For the third time in four years, abortion is back on the California ballot.
Under Proposition 4, physicians would be required to notify the parents of a minor seeking an abortion 48 hours prior to the procedure.
Supporters say the purpose of Prop 4 is to provide minors with an adult family member to turn to for guidance.
The intention behind the legislation is understandable: Parents naturally feel the right to be involved in their children’s lives, especially concerning significant issues such as unplanned pregnancies. However, this is no way to legislate family communication.
If the teenager chooses not to notify her parents, she has two other options: an alternative family member notification, where she is allowed to tell another adult other than her parent, or she can request to obtain a court order waiving notice.

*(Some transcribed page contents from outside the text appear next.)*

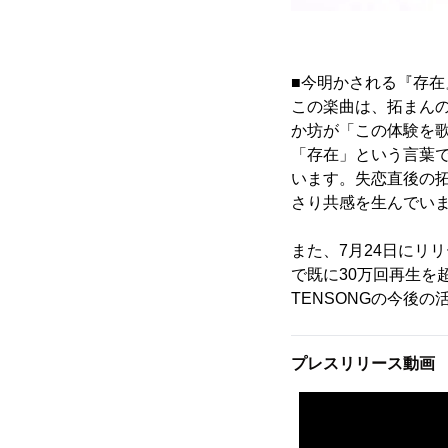
■今明かされる『存在
この楽曲は、拓まん
か坊が「この体験を
「存在」という言葉
います。失恋直後の
さり共感を生んでい
また、7月24日にリ
で既に30万回再生を
TENSONGの今後
プレスリリース動画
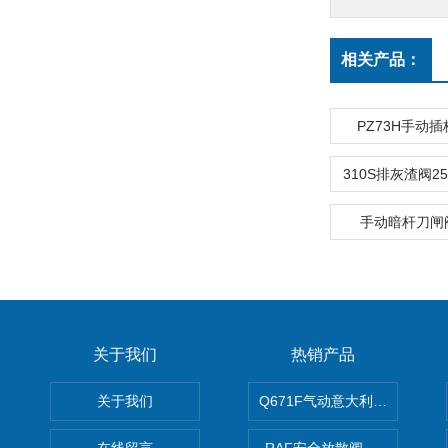
相关产品：
PZ73H手动
手动暗杆刀闸阀
关于我们
热销产品
关于我们
Q671F气动意大利式薄型球阀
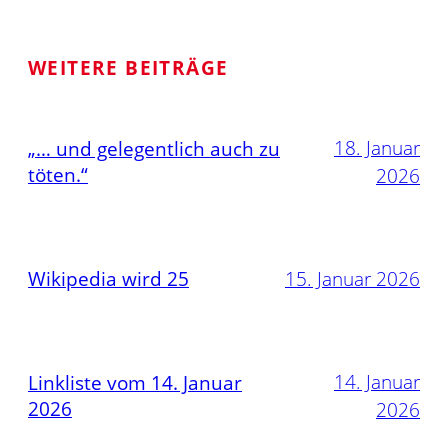
WEITERE BEITRÄGE
18. Januar
„… und gelegentlich auch zu
töten.“
2026
Wikipedia wird 25
15. Januar 2026
14. Januar
Linkliste vom 14. Januar
2026
2026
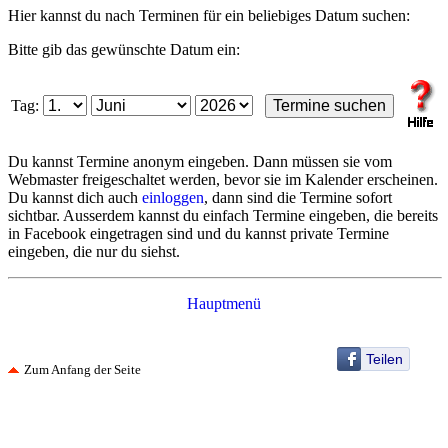
Hier kannst du nach Terminen für ein beliebiges Datum suchen:
Bitte gib das gewünschte Datum ein:
Tag:
Du kannst Termine anonym eingeben. Dann müssen sie vom
Webmaster freigeschaltet werden, bevor sie im Kalender erscheinen.
Du kannst dich auch
einloggen
, dann sind die Termine sofort
sichtbar. Ausserdem kannst du einfach Termine eingeben, die bereits
in Facebook eingetragen sind und du kannst private Termine
eingeben, die nur du siehst.
Hauptmenü
Teilen
Zum Anfang der Seite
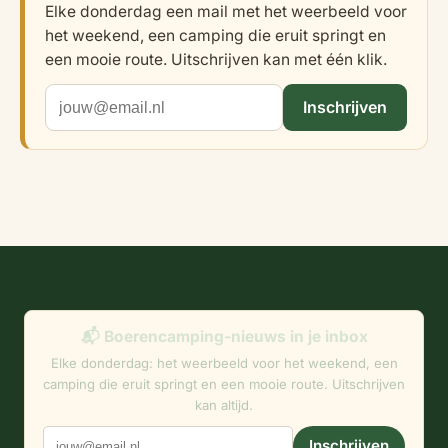
Elke donderdag een mail met het weerbeeld voor
het weekend, een camping die eruit springt en
een mooie route. Uitschrijven kan met één klik.
Inschrijven
📬 Boerencamping-nieuws in je inbox
Elke donderdag: het weerbeeld voor het weekend, een
camping die eruit springt en een mooie route. Uitschrijven
kan altijd.
Inschrijven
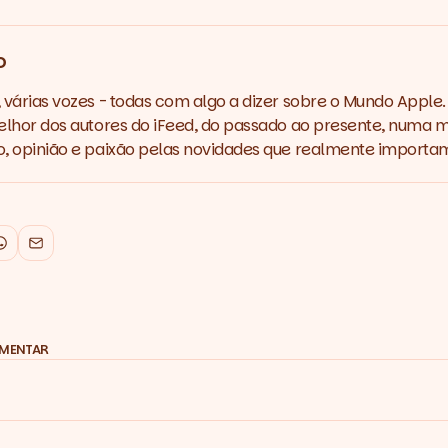
o
várias vozes - todas com algo a dizer sobre o Mundo Apple.
lhor dos autores do iFeed, do passado ao presente, numa m
 opinião e paixão pelas novidades que realmente importa
k
WhatsApp
Email
OMENTAR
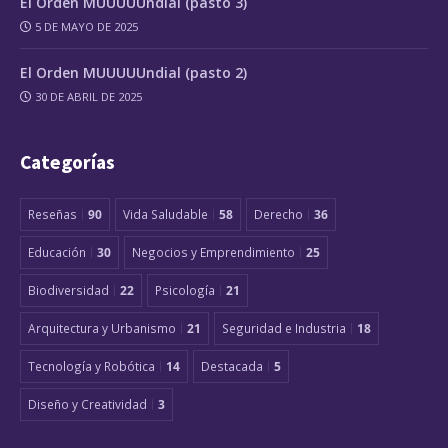
El Orden MUUUUUndial (pasto 3)
5 DE MAYO DE 2025
El Orden MUUUUUndial (pasto 2)
30 DE ABRIL DE 2025
Categorías
Reseñas
90
Vida Saludable
58
Derecho
36
Educación
30
Negocios y Emprendimiento
25
Biodiversidad
22
Psicología
21
Arquitectura y Urbanismo
21
Seguridad e Industria
18
Tecnología y Robótica
14
Destacada
5
Diseño y Creatividad
3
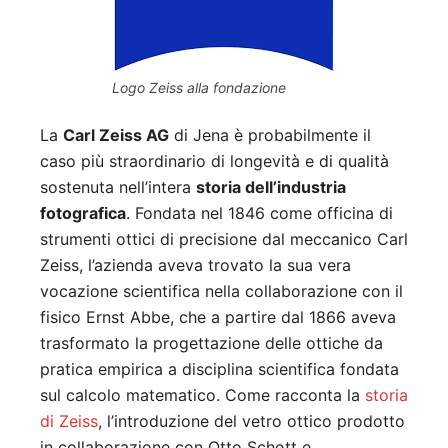
Logo Zeiss alla fondazione
La
Carl Zeiss AG
di Jena è probabilmente il
caso più straordinario di longevità e di qualità
sostenuta nell’intera
storia dell’industria
fotografica
. Fondata nel 1846 come officina di
strumenti ottici di precisione dal meccanico Carl
Zeiss, l’azienda aveva trovato la sua vera
vocazione scientifica nella collaborazione con il
fisico Ernst Abbe, che a partire dal 1866 aveva
trasformato la progettazione delle ottiche da
pratica empirica a disciplina scientifica fondata
sul calcolo matematico. Come racconta la
storia
di Zeiss
, l’introduzione del vetro ottico prodotto
in collaborazione con Otto Schott e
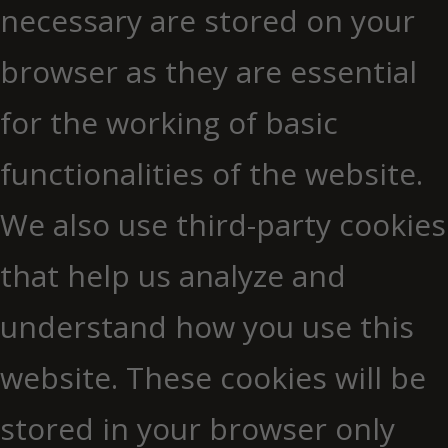
necessary are stored on your
browser as they are essential
for the working of basic
functionalities of the website.
We also use third-party cookies
that help us analyze and
understand how you use this
website. These cookies will be
stored in your browser only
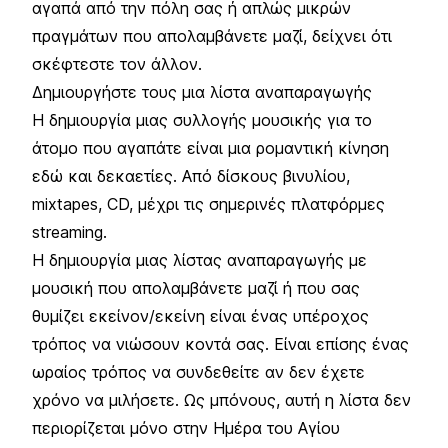
αγαπά από την πόλη σας ή απλώς μικρών
πραγμάτων που απολαμβάνετε μαζί, δείχνει ότι
σκέφτεστε τον άλλον.
Δημιουργήστε τους μια λίστα αναπαραγωγής
Η δημιουργία μιας συλλογής μουσικής για το
άτομο που αγαπάτε είναι μια ρομαντική κίνηση
εδώ και δεκαετίες. Από δίσκους βινυλίου,
mixtapes, CD, μέχρι τις σημερινές πλατφόρμες
streaming.
Η δημιουργία μιας λίστας αναπαραγωγής με
μουσική που απολαμβάνετε μαζί ή που σας
θυμίζει εκείνον/εκείνη είναι ένας υπέροχος
τρόπος να νιώσουν κοντά σας. Είναι επίσης ένας
ωραίος τρόπος να συνδεθείτε αν δεν έχετε
χρόνο να μιλήσετε. Ως μπόνους, αυτή η λίστα δεν
περιορίζεται μόνο στην Ημέρα του Αγίου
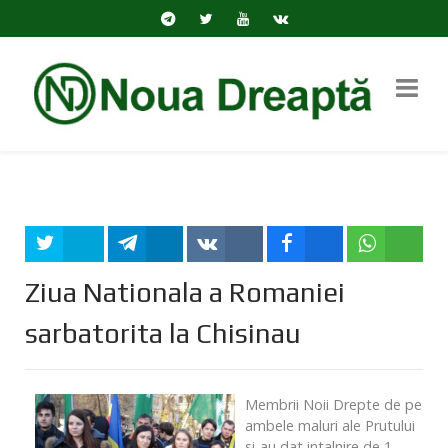
Tweet
Share
Share
Share
Share
Ziua Nationala a Romaniei
sarbatorita la Chisinau
Membrii Noii Drepte de pe
ambele maluri ale Prutului
si-au dat intalnire de 1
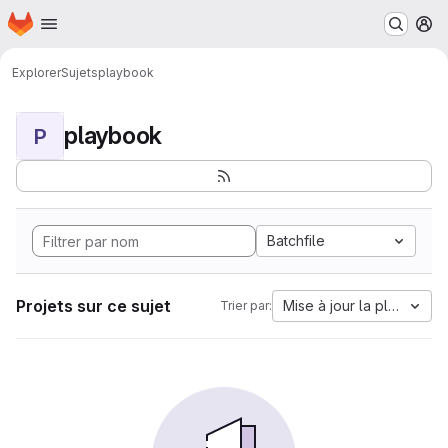
Page d'accueil
Passer au contenu principal
M
Explorer
Sujets
playbook
playbook
P
Batchfile
Projets sur ce sujet
Mise à jour la plus anci
Trier par:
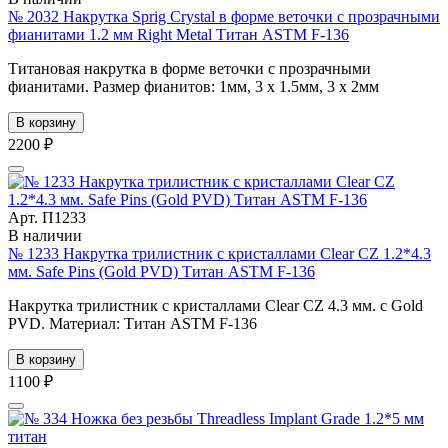
№ 2032 Накрутка Sprig Crystal в форме веточки с прозрачными
фианитами 1.2 мм Right Metal Титан ASTM F-136
Титановая накрутка в форме веточки с прозрачными
фианитами. Размер фианитов: 1мм, 3 х 1.5мм, 3 х 2мм
В корзину
2200 ₽
Арт. П1233
В наличии
№ 1233 Накрутка трилистник с кристаллами Clear CZ 1.2*4.3
мм. Safe Pins (Gold PVD) Титан ASTM F-136
Накрутка трилистник с кристаллами Clear CZ 4.3 мм. с Gold
PVD. Материал: Титан ASTM F-136
В корзину
1100 ₽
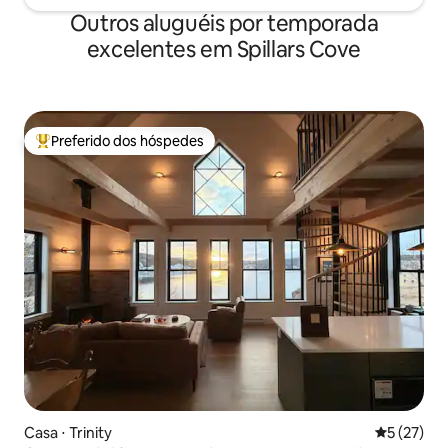
Outros aluguéis por temporada
excelentes em Spillars Cove
Preferido dos hóspedes
Entre os melhores preferidos dos hóspedes
Casa ⋅ Trinity
5 de uma a
5 (27)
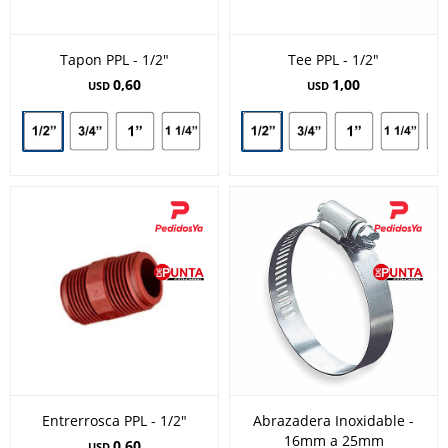
Tapon PPL - 1/2"
Tee PPL - 1/2"
0,60
1,00
USD
USD
Entrerrosca PPL - 1/2"
Abrazadera Inoxidable -
16mm a 25mm
0,60
USD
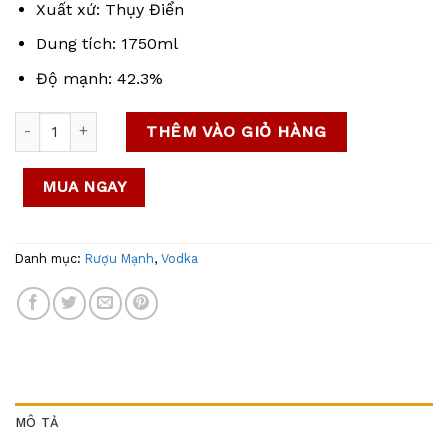
Xuất xứ: Thụy Điển
Dung tích: 1750ml
Độ mạnh: 42.3%
Vodka Absolut Elyx 1.75L – Tinh hoa của sự sang trọng và t
THÊM VÀO GIỎ HÀNG
MUA NGAY
Danh mục:
Rượu Mạnh
,
Vodka
MÔ TẢ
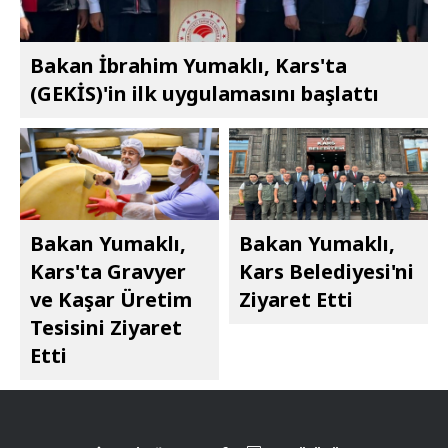
Bakan İbrahim Yumaklı, Kars'ta
(GEKİS)'in ilk uygulamasını başlattı
Bakan Yumaklı,
Bakan Yumaklı,
Kars'ta Gravyer
Kars Belediyesi'ni
ve Kaşar Üretim
Ziyaret Etti
Tesisini Ziyaret
Etti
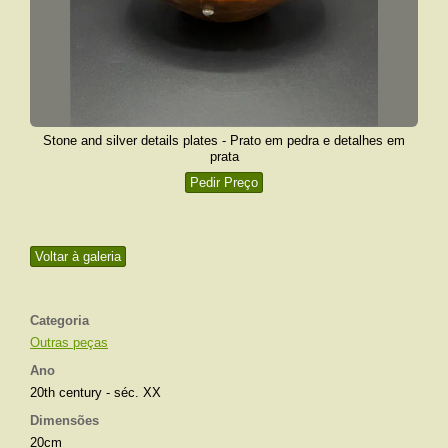
Stone and silver details plates - Prato em pedra e detalhes em
prata
Pedir Preço
Voltar à galeria
Categoria
Outras peças
Ano
20th century - séc. XX
Dimensões
20cm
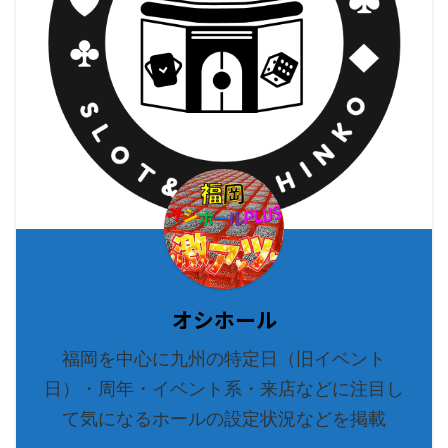
オシホール
福岡を中心に九州の特定日（旧イベント
日）・周年・イベント系・来店などに注目し
て気になるホールの設定状況などを掲載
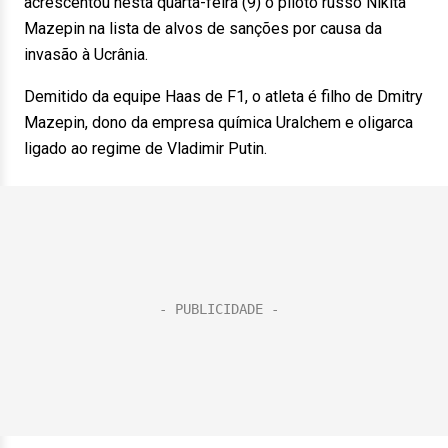
acrescentou nesta quarta-feira (9) o piloto russo Nikita
Mazepin na lista de alvos de sanções por causa da
invasão à Ucrânia.
Demitido da equipe Haas de F1, o atleta é filho de Dmitry
Mazepin, dono da empresa química Uralchem e oligarca
ligado ao regime de Vladimir Putin.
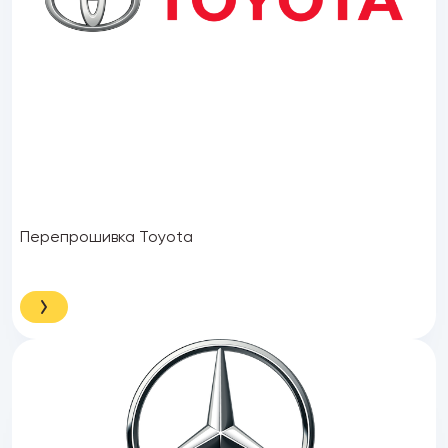
Перепрошивка Toyota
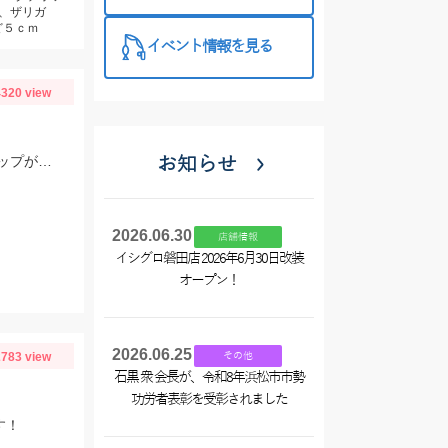
西尾店】
、ザリガ
ど５ｃｍ
イベント情報を見る
320 view
今年はサイズが大きめ！？エサは赤イソメを使用しました。針外しにはフォーセップがあると鋏まれずにすみますよ！
お知らせ
2026.06.30
店舗情報
イシグロ磐田店 2026年6月30日改装
オープン！
2026.06.25
783 view
その他
石黒 衆 会長が、令和8年浜松市市勢
功労者表彰を受彰されました
す！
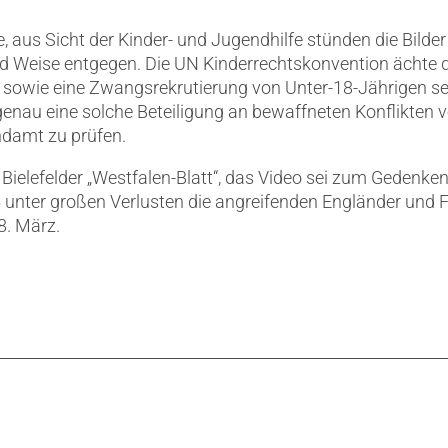
 aus Sicht der Kinder- und Jugendhilfe stünden die Bilder
nd Weise entgegen. Die UN Kinderrechtskonvention ächte d
 sowie eine Zwangsrekrutierung von Unter-18-Jährigen sei
enau eine solche Beteiligung an bewaffneten Konflikten v
damt zu prüfen.
ielefelder „Westfalen-Blatt“, das Video sei zum Gedenken 
 unter großen Verlusten die angreifenden Engländer und 
8. März.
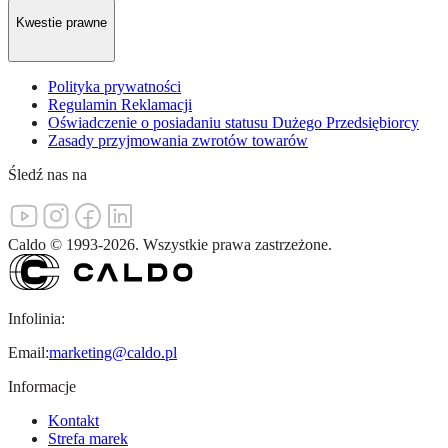
Kwestie prawne
Polityka prywatności
Regulamin Reklamacji
Oświadczenie o posiadaniu statusu Dużego Przedsiębiorcy
Zasady przyjmowania zwrotów towarów
Śledź nas na
Caldo
©
1993-
2026
.
Wszystkie prawa zastrzeżone.
Infolinia:
Email:
marketing@caldo.pl
Informacje
Kontakt
Strefa marek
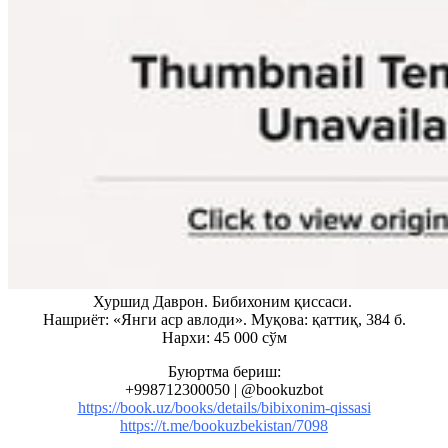
Хуршид
Даврон.
Бибихоним
қиссаси.
Нашриёт: «Янги аср авлоди». Муқова: қаттиқ, 384 б.
Нархи: 45 000 сўм
Буюртма
бериш:
+998712300050
|
@bookuzbot
https://book.uz/books/details/bibixonim-qissasi
https://t.me/bookuzbekistan/7098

These alternatives are not realistic solutions. If the teenager wants to notify an alternate adult, the clinic has to file an abuse report on the minor’s parents, which will result in an investigation from Child Protective Services.
A judicial bypass is equally unfeasible: The minor must acquire a legal representative, appear in court and make her case before a judge. All this is hard for a minor, ostensibly in school all day, to accomplish without arousing the attention of her parents. Moreover, this entire process must take place on an accelerated timetable.
Those in favor of Prop 4 have argued that parental notification laws in other states have lowered abortion rates in those states. Though instate abortion rates have decreased, minors may investigate options both out of state and out of the country, such as Mexico.
Two ballot measures concerning parental notification of abortion have already failed in the past four years. In addition, most major California medical organizations are in opposition to Prop 4, including the California Medical Association, the California Nurses Association, the California Association of Family Physicians and the American College of Obstetricians and Gynecologists.
Some opponents of Prop 4 see it as an attack on Roe v. Wade and abortion rights. If the main concern is unwanted pregnancies, sex education curriculum – and not necessarily abortion – should be re-examined.